The dust mixture pixels identified by the operational algorithm, when positively detected, are in majority reclassified as marine, although a significant proportion are reclassified as water cloud, with the remainder primarily reclassified as dust. Revisiting the operational algorithm’s aerosol typing decision tree discussed in Nowottnick et al. [22] and summarized in Section 2.2 provides an interpretation for the aerosol pixel reclassifications. The dust mixture class is identified by the operational algorithm according to the rule

0.15 < δ^{'} < 0.25

. Depolarization information is encoded in the uncalibrated photon count data, but is not readily available to be used as a cutoff threshold in the manner the operational algorithm uses it. The CATS L2O algorithm assigns the dust mixture class to moderately depolarizing aerosol layers. It is, then, reasonable for the neural network to reclass dust mixture layers identified by the operational algorithm as either marine or dust, since these classes exhibit either low depolarization or high depolarization. The pixels reclassified as marine occur over water, with the majority over deep ocean. It stands to reason, then, that the CNN appears to use surface type for context when reclassifying dust mixture pixels identified by the operational algorithm. The reclassification of dust mixture as water cloud stems from the neural network’s CAD. Given that the CNN CAD is more trustworthy and its cloud determination equivalent to the operational algorithm, it is likely that low depolarization dust mixture pixels whose CAD is assigned cloud by the CNN are reclassified as water cloud.

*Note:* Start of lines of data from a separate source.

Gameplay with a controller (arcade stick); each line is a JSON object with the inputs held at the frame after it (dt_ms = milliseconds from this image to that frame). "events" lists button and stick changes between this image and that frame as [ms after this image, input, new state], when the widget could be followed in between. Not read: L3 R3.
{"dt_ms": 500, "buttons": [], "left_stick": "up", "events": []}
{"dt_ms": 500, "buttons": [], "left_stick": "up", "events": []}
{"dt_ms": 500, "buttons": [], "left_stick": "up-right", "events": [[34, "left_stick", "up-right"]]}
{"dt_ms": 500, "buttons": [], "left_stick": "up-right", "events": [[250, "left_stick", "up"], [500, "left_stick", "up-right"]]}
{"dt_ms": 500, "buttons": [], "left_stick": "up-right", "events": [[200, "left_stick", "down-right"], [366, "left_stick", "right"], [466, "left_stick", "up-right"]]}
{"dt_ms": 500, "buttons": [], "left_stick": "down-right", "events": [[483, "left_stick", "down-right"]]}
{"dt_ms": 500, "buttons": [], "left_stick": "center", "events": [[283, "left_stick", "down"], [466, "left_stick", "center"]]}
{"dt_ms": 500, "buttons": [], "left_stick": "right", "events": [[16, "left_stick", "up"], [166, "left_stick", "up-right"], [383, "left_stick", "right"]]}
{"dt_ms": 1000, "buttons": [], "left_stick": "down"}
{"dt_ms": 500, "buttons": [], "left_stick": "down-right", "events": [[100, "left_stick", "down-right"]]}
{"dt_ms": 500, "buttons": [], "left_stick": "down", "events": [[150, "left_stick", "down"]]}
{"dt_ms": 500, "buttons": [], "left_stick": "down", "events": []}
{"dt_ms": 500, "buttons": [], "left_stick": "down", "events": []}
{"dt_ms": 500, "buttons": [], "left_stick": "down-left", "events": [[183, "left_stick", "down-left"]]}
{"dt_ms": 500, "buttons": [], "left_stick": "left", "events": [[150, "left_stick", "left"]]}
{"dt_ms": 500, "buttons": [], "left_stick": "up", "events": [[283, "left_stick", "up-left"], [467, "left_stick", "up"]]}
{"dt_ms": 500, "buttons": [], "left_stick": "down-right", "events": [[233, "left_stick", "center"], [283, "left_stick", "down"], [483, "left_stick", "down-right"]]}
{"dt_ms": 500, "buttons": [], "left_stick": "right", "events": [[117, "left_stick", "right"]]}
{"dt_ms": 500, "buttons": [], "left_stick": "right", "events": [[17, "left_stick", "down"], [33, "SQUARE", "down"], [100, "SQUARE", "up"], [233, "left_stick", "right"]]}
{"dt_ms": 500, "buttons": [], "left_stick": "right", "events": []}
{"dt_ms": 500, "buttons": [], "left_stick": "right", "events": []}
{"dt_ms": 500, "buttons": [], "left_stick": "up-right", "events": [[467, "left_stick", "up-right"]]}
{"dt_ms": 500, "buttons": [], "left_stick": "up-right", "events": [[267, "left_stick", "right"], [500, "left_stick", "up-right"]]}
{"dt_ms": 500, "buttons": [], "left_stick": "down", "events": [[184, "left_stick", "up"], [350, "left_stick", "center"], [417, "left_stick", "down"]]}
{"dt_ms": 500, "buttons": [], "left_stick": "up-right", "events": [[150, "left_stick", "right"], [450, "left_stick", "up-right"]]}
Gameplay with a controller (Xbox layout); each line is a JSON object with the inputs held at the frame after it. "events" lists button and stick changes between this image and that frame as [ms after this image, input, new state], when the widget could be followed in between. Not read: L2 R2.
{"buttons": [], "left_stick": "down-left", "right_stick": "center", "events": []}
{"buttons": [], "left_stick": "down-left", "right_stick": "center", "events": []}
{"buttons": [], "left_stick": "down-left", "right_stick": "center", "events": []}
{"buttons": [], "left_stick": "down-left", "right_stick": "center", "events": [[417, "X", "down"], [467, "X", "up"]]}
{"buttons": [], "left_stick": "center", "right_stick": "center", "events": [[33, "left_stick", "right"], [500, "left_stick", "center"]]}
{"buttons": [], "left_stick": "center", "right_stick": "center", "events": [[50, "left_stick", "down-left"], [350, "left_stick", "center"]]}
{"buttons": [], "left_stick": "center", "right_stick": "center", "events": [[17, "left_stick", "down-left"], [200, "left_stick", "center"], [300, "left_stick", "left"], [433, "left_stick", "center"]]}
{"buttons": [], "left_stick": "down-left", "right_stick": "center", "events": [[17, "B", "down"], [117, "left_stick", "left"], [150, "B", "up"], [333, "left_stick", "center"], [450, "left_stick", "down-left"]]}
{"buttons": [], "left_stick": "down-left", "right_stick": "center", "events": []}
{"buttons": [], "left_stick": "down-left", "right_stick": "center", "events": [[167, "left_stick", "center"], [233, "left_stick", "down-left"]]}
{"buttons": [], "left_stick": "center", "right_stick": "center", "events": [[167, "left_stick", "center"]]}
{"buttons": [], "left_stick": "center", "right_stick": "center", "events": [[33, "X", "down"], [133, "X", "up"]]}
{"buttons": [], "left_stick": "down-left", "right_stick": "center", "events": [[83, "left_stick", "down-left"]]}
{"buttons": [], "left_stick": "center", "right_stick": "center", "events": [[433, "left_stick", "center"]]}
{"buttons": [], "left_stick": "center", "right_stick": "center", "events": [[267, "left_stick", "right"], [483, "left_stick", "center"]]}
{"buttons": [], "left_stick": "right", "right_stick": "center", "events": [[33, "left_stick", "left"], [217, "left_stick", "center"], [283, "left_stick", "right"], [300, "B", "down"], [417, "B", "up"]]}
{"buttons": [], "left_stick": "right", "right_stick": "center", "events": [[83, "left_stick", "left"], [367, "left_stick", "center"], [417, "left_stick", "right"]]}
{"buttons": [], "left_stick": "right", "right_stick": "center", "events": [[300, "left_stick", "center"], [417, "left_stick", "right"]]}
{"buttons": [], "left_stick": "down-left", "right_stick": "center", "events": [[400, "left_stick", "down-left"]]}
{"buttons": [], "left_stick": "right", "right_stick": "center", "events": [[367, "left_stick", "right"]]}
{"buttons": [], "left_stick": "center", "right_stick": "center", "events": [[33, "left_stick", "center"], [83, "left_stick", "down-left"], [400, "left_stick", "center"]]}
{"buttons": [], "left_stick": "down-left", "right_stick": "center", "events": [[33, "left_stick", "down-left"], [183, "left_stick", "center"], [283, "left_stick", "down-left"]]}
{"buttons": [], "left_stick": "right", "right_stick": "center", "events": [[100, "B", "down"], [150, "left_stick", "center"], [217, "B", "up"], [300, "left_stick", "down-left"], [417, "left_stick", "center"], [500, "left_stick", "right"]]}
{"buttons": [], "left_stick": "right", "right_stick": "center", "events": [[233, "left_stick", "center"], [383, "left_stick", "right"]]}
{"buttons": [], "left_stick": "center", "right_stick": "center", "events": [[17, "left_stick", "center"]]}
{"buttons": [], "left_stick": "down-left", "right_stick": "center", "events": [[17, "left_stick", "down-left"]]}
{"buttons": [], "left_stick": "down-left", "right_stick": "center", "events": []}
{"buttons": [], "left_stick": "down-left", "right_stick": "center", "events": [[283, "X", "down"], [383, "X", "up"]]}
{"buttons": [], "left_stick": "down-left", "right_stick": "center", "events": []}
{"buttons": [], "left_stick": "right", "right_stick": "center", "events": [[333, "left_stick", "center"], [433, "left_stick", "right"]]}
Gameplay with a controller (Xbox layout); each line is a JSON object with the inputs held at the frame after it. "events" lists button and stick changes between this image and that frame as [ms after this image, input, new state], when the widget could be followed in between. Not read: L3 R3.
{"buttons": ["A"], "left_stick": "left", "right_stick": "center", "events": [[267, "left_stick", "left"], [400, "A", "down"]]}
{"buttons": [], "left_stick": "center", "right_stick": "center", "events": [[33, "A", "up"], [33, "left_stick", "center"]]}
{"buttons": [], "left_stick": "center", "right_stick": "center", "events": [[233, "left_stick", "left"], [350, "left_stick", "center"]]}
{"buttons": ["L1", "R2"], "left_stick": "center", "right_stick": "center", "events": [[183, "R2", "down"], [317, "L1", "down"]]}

To investigate the smoke class, we show a comparison between methods of an additional nighttime scene in Figure 5. The scene begins over the Pacific Northwest of the United States and was acquired on 18 August 2015 when there were several large, actively burning wildfires in the region [38]. It is doubtful that the aerosol layer detected by CATS on this day over these fires could be anything other than majority wildfire smoke. Both the operational algorithm and the CNN find the smoke layer; however, the transported smoke after 4:04 UTC appears to be better resolved by the CNN. Another interesting feature is the aerosol layer above the water cloud layer near 4:24 UTC. The operational algorithm, profile by profile, typed the layer as dust mixture, dust, clean background, and ice cloud. According to Section 2.2, this can only be the case if, profile by profile, the operational algorithm sees layer-integrated backscatter and depolarization ratios that vary enough to type the profiles differently. The CNN sees this layer as dust.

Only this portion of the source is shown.